= TEXT BLOCK =
Wednesday, May 31, 2006



life and all its seedy little friendships can go to hell.

Tuesday, May 30, 2006

straight from the googleplex.


my favouritest cartoon of alltimes. though i have seen it only in hindi. it used to be aired on sony in the evenings, and now its shown on the disney channel at 10:30 in the night.

ps: am a supporter of dubbed channels, cos seriously how many can comprehend swift american or british english?? so long live naagshakti and garudwaar (slytherin and gryffindor on pogo)

pps: not that i mean that all understand hindi! disney also airs in telugu. and thats nice only toh!

Sunday, May 28, 2006

of brides and betel leaves.


I wanted to post a pic of my pretty cousin (one of my pretty cousins) to show that not all girls in my family are... you know......UGs.
but instead i chose this pic wherein if not pretty she is definitely looking the quintessential bengali bride (except i dunno if they smile or even laugh so widely)
In this pic we, her innumerable cousins were trying to teach her the right way of holding the betel leaf.

ooooof we bengalis.

home truths - 3


number of times i bathe on a weekday - 2
number of times i shampoo in a week - 6
number of times i brush my teeth in a day - 2 to 3
number of times i wear my fave jeans in a week- 5
last time i had washed it - 2 months ago.


heheheh....i dont smell i swear.

Friday, May 26, 2006

of 10 days in google.


what did i learn?

1) if you like food, you cannot stay fit at google.
2) i like pringles
.
my favourite till now is
sour cream and salt & vinegar.
3) smokers are sooooo
discriminated againest :(



and much much more.....but only if you are interested in
something called
AdWords.

the most important
thing was of course that,
the ball is the most comfortable
thing to sit on, and that there is dearth of the green ball (atleast on our floor)

he he.

Thursday, May 25, 2006

Wednesday, May 24, 2006

lament in grey


O hridayheena mone ki pore naa amaake!?

Why am I so melancholic tonight. Reading venus envy and am about to cry.i cry over cartoons so its not strange that I might want to cry over a comic strip. But I am not sure I am crying over zoe’s sweet pathetic life. I am crying over my sweet pathetic life. Its 11:32 now and I should be in bed by now since nowadays I wake up so early and stuff but am on the comp hoping somebody comes online and/or someone calls, though she did manage to sms and say she cant. Why? I don’t know.

I hate girls! Have I said that before? I hate how they make me feel.

O the heartless one don’t you ever think of me?

here's to women and here's to hoping i wasn't one.


I Can't Be Around Her
I've only to look at her

Or brush my hand against her hand
And this thing between my thighs
Starts to instantly expand.

= INFORMATION PROVIDED =
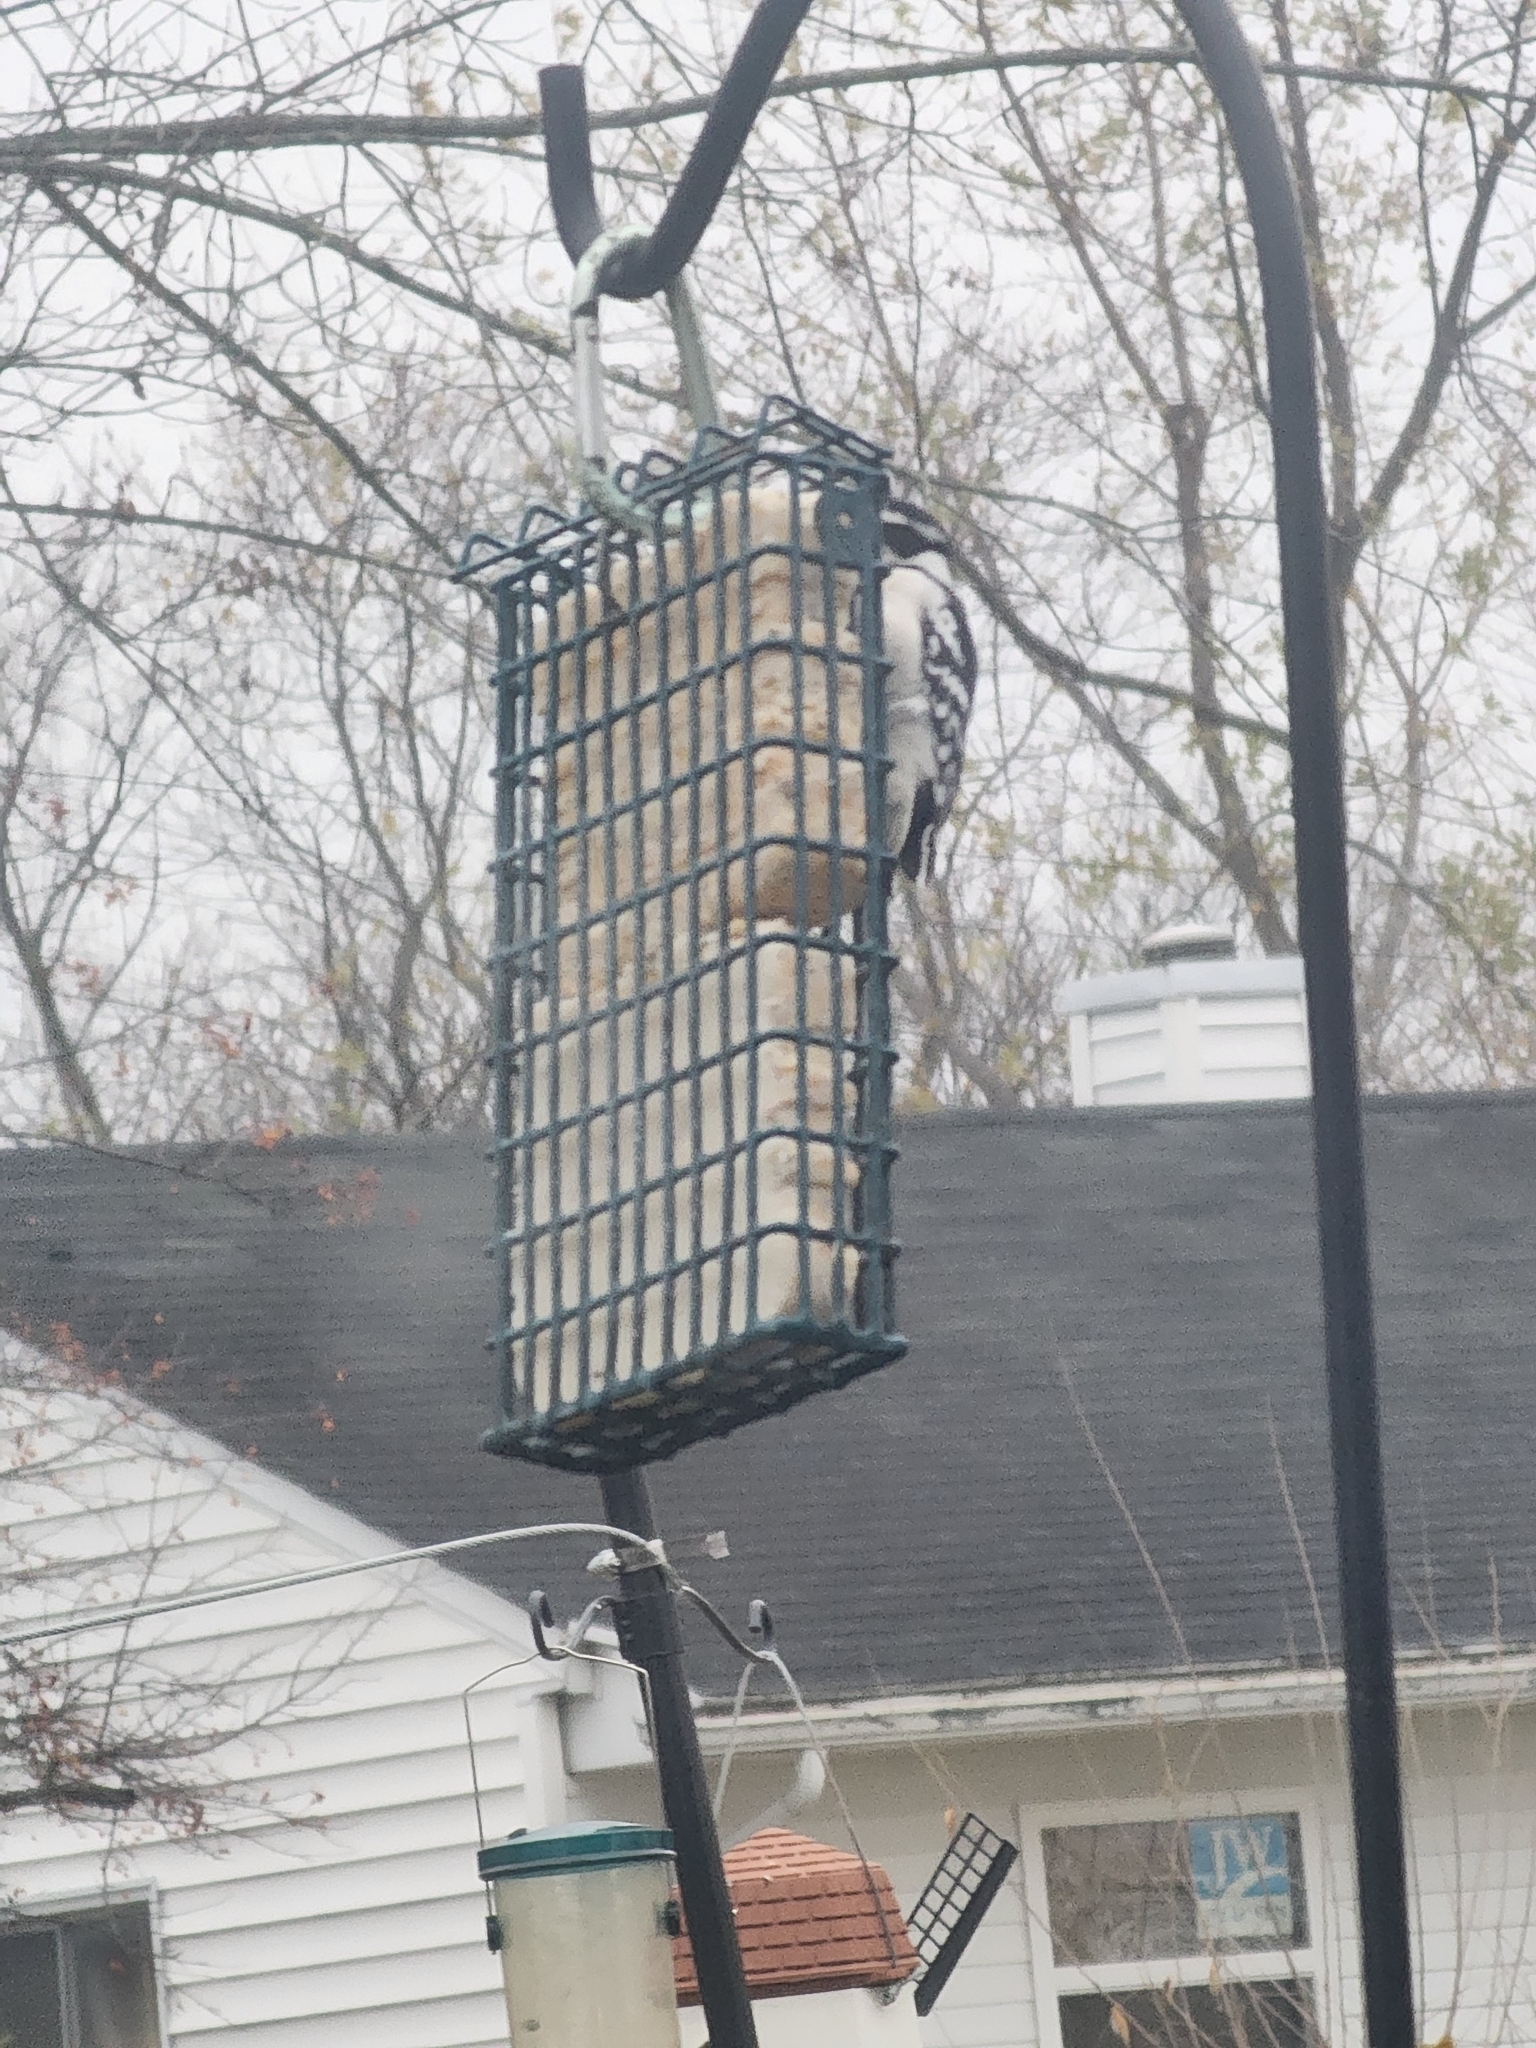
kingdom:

= EXERCISE =
Copy the part of the blog between "lament in grey" and "make me feel.", inclusive. Nothing in the material is needed here.

= SOLUTION FOR THIS PROBLEM =
lament in grey


O hridayheena mone ki pore naa amaake!?

Why am I so melancholic tonight. Reading venus envy and am about to cry.i cry over cartoons so its not strange that I might want to cry over a comic strip. But I am not sure I am crying over zoe’s sweet pathetic life. I am crying over my sweet pathetic life. Its 11:32 now and I should be in bed by now since nowadays I wake up so early and stuff but am on the comp hoping somebody comes online and/or someone calls, though she did manage to sms and say she cant. Why? I don’t know.

I hate girls! Have I said that before? I hate how they make me feel.